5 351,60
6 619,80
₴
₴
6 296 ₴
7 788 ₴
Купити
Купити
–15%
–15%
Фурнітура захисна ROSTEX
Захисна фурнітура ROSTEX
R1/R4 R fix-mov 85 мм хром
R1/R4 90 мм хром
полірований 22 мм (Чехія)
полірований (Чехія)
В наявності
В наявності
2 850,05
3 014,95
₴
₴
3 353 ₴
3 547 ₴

**Try it**
Copy every line of the data above word for word, in the same order and with the same line breaks.

**Written answer**
5 351,60
6 619,80
₴
₴
6 296 ₴
7 788 ₴
Купити
Купити
–15%
–15%
Фурнітура захисна ROSTEX
Захисна фурнітура ROSTEX
R1/R4 R fix-mov 85 мм хром
R1/R4 90 мм хром
полірований 22 мм (Чехія)
полірований (Чехія)
В наявності
В наявності
2 850,05
3 014,95
₴
₴
3 353 ₴
3 547 ₴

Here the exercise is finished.